À Grenoble, ce 17 mai 1773.

Quelques Parisiens, qui ne sont pas philosophes, et qui, si on les en croit, n’auront pas le temps de le devenir, m'ont mandé que la fin du monde approchait, et que ce serait infailliblement pour le 20 du mois de mai où nous sommes.

Ils attendent ce jour-là une comète qui doit prendre notre petit globe à revers, et le réduire en poudre impalpable, selon une certaine prédiction de l’Académie des sciences qui n’a point été faite.

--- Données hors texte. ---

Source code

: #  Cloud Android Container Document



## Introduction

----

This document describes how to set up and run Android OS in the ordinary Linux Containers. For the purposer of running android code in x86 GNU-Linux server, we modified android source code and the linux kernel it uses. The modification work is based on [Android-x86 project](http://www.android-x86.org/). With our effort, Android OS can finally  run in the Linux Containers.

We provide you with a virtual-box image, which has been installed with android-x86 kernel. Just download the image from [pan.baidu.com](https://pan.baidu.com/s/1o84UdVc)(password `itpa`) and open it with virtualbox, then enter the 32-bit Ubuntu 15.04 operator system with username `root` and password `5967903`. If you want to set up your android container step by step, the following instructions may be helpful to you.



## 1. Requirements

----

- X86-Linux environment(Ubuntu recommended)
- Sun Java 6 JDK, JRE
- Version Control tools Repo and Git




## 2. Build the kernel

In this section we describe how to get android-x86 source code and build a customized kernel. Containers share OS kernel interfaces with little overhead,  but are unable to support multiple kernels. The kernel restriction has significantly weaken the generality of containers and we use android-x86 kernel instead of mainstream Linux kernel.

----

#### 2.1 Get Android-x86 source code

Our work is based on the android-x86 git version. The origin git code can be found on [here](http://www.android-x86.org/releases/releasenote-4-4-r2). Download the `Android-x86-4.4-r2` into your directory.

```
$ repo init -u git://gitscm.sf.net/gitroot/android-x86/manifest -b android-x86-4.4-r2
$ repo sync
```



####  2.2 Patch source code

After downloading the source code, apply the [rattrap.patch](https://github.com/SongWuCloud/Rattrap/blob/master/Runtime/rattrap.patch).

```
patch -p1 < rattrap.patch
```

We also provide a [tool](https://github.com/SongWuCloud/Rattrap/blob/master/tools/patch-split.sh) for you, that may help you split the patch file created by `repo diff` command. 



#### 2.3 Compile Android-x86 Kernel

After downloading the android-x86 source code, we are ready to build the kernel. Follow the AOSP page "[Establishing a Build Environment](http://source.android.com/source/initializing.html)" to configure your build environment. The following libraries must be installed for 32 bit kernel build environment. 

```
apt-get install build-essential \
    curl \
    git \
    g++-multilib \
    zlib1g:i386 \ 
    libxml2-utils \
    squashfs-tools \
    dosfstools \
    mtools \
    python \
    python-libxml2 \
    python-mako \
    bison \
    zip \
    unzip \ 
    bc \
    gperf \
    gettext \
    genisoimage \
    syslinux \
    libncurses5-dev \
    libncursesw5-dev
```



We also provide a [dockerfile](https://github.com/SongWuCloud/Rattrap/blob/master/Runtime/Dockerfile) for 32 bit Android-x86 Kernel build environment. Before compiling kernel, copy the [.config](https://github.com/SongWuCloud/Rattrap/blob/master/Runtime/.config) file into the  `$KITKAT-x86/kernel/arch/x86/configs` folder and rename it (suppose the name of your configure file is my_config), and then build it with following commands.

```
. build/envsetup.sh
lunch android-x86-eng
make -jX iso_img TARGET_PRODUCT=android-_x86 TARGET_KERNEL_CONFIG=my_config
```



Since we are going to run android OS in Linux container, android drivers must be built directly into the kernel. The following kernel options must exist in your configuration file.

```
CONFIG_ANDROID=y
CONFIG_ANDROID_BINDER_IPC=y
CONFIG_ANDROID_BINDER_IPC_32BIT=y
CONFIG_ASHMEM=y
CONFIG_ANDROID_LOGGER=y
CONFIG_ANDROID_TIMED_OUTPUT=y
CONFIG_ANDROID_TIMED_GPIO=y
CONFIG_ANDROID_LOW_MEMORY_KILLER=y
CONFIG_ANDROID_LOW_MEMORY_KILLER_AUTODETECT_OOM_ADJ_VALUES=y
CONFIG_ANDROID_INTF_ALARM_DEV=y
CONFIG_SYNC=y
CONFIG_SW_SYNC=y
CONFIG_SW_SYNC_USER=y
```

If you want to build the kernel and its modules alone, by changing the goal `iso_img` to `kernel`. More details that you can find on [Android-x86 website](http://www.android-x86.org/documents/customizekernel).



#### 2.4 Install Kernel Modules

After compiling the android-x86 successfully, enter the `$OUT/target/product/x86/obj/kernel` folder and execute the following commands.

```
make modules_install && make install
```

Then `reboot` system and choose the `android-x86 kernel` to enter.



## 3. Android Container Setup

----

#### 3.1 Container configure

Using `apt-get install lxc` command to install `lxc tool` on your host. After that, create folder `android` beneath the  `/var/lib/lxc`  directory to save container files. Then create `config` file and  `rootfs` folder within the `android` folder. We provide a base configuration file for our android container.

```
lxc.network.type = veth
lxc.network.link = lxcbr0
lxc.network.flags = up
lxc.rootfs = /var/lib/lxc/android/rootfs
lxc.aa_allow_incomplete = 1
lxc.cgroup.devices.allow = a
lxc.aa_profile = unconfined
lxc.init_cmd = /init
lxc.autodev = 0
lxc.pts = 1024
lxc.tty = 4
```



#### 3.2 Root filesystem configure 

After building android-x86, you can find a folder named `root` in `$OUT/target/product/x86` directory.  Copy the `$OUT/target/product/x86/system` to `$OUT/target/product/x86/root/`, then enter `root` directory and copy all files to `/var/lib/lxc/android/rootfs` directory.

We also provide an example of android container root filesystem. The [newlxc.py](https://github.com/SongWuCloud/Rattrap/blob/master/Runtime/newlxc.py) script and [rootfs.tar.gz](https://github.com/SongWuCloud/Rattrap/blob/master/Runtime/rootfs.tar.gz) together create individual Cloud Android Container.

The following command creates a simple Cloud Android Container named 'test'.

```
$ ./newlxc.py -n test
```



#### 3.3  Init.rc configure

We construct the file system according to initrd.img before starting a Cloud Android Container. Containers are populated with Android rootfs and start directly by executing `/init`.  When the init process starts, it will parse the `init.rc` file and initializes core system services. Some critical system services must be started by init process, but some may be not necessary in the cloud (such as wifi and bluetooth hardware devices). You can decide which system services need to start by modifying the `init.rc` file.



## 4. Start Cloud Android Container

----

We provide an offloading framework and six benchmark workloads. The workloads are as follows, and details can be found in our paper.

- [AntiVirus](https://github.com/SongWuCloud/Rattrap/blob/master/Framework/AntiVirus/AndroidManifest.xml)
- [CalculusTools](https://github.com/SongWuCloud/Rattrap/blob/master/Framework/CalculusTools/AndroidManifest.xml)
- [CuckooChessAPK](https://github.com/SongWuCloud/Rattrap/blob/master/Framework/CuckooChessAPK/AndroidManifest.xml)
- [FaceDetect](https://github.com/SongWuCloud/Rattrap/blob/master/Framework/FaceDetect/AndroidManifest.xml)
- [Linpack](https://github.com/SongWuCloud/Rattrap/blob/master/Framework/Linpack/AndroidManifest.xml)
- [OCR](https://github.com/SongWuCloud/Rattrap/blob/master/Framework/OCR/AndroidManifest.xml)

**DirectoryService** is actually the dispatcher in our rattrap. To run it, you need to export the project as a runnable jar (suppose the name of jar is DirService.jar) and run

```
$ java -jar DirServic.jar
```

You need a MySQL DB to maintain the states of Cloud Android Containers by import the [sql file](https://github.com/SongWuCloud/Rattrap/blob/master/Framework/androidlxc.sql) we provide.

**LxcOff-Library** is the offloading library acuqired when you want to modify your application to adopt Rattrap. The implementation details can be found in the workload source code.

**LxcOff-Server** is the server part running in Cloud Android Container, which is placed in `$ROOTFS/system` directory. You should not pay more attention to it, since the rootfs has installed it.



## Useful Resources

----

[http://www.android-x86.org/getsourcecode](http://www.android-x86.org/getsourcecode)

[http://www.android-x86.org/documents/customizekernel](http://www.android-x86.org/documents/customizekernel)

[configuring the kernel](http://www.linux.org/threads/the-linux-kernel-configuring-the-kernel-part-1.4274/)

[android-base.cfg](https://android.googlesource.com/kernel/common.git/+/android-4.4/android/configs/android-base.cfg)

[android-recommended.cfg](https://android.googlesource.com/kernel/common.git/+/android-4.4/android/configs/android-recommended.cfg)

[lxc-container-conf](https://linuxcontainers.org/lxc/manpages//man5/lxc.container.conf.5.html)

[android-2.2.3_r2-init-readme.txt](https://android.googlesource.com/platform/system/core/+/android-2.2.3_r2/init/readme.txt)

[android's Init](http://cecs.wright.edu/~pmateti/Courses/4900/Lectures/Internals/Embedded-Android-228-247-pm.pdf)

Rien n’est plus probable que cet événement, car Jacques Bernoulli[2], dans son Traité de la comète, prédit expressément que la fameuse comète de 1680 reviendrait avec un terrible fracas le 17 mai 1719 ; il nous assura qu’à la vérité sa perruque ne signifierait rien de mauvais, mais que sa queue serait un signe infaillible de la colère du ciel. Si Jacques Bernoulli se trompa, ce ne peut être que de cinquante-quatre ans et trois jours.

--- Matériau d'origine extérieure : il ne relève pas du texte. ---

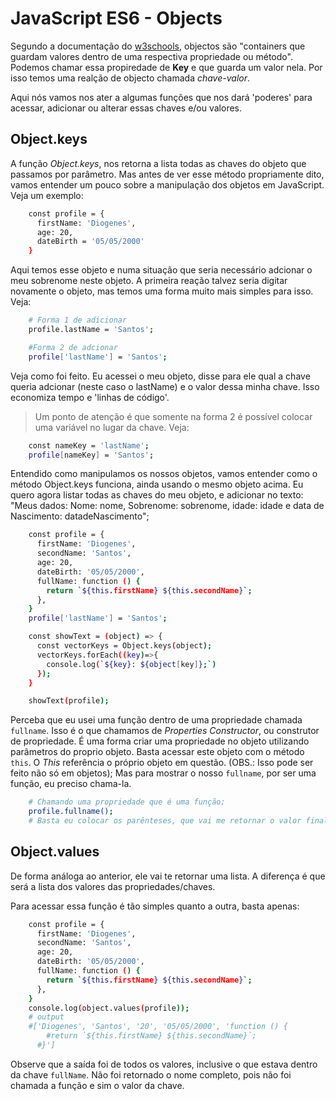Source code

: # JavaScript ES6 - Objects
Segundo a documentação do [w3schools](http://www.w3schools.com), objectos são "containers que guardam valores dentro de uma respectiva propriedade ou método". Podemos chamar essa propiredade de **Key** e que guarda um valor nela. Por isso temos uma realção de objecto chamada *chave-valor*.

Aqui nós vamos nos ater a algumas funções que nos dará 'poderes' para acessar, adicionar ou alterar essas chaves e/ou valores.

## Object.keys
A função *Object.keys*, nos retorna a lista todas as chaves do objeto que passamos por parâmetro. Mas antes de ver esse método propriamente dito, vamos entender um pouco sobre a manipulação dos objetos em JavaScript.
Veja um exemplo: 
```sh 
    const profile = {
      firstName: 'Diogenes',
      age: 20,
      dateBirth = '05/05/2000'
    }
```
Aqui temos esse objeto e numa situação que seria necessário adcionar o meu sobrenome neste objeto. A primeira reação talvez seria digitar novamente o objeto, mas temos uma forma muito mais simples para isso. Veja:
```sh
    # Forma 1 de adicionar
    profile.lastName = 'Santos';

    #Forma 2 de adcionar
    profile['lastName'] = 'Santos';
```
Veja como foi feito. Eu acessei o meu objeto, disse para ele qual a chave queria adcionar (neste caso o lastName) e o valor dessa minha chave. Isso economiza tempo e 'linhas de código'.

> Um ponto de atenção é que somente na forma 2 é possível colocar uma variável no lugar da chave. Veja:
```sh 
    const nameKey = 'lastName';
    profile[nameKey] = 'Santos';
```
Entendido como manipulamos os nossos objetos, vamos entender como o método Object.keys funciona, ainda usando o mesmo objeto acima. Eu quero agora listar todas as chaves do meu objeto, e adicionar no texto: "Meus dados: Nome: nome, Sobrenome: sobrenome, idade: idade e data de Nascimento: datadeNascimento";
```sh 
    const profile = {
      firstName: 'Diogenes',
      secondName: 'Santos',
      age: 20,
      dateBirth: '05/05/2000',
      fullName: function () {
        return `${this.firstName} ${this.secondName}`;
      },
    }
    profile['lastName'] = 'Santos';

    const showText = (object) => {
      const vectorKeys = Object.keys(object);
      vectorKeys.forEach((key)=>{
        console.log(`${key}: ${object[key]};`)
      });
    }

    showText(profile);
```
Perceba que eu usei uma função dentro de uma propriedade chamada `fullname`. Isso é o que chamamos de *Properties Constructor*, ou construtor de propriedade. É uma forma criar uma propriedade no objeto utilizando parâmetros do proprio objeto. Basta acessar este objeto com o método `this`. O *This* referência o próprio objeto em questão. (OBS.: Isso pode ser feito não só em objetos);
Mas para mostrar o nosso `fullname`, por ser uma função, eu preciso chama-la. 

```sh 
    # Chamando uma propriedade que é uma função;
    profile.fullname();
    # Basta eu colocar os parênteses, que vai me retornar o valor final da função.
```
## Object.values
De forma análoga ao anterior, ele vai te retornar uma lista. A diferença é que será a lista dos valores das propriedades/chaves. 

Para acessar essa função é tão simples quanto a outra, basta apenas:

```sh
    const profile = {
      firstName: 'Diogenes',
      secondName: 'Santos',
      age: 20,
      dateBirth: '05/05/2000',
      fullName: function () {
        return `${this.firstName} ${this.secondName}`;
      },
    }
    console.log(object.values(profile));
    # output
    #['Diogenes', 'Santos', '20', '05/05/2000', 'function () {
        #return `${this.firstName} ${this.secondName}`;
      #}']
```
Observe que a saída foi de todos os valores, inclusive o que estava dentro da chave `fullName`. Não foi retornado o nome completo, pois não foi chamada a função e sim  o valor da chave.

Or une erreur aussi peu considérable étant regardée comme nulle dans l’immensité des siècles, par tous les géomètres, il est

  1. L’astronome Lalande devait lire, dans la séance de l’Académie des sciences du 21 avril 1773, des Réflexions sur les comètes qui peuvent approcher de la terre. Ce qu’il avait dit à quelques amis, du résultat de ses calculs, s’altéra, suivant l’usage, en passant de bouche en bouche. On parla d’une comète qui, dans un an, dans un mois, dans huit jours, allait causer la fin du monde. Pour dissiper ces inquiétudes, Lalande fit imprimer une note dans la Gazette de France du 7 mai, puis des Réflexions dont, faute de temps, il n’avait pu faire lecture à la séance de l’Académie des sciences. Ce fut aussi le sujet de la Lettre sur la prétendue comète, qui fut imprimée, sans nom d’auteur, dans le Journal encyclopédique du 1er juin 1773. Le nom de l’auteur est au faux titre d’une édition séparée en 20 pages in-8o. (B.)
  2. Né en 1654, mort en 1705. C’est lui qui soutint le premier que les comètes sont, non des météores, mais des astres permanents dont le cours est réglé.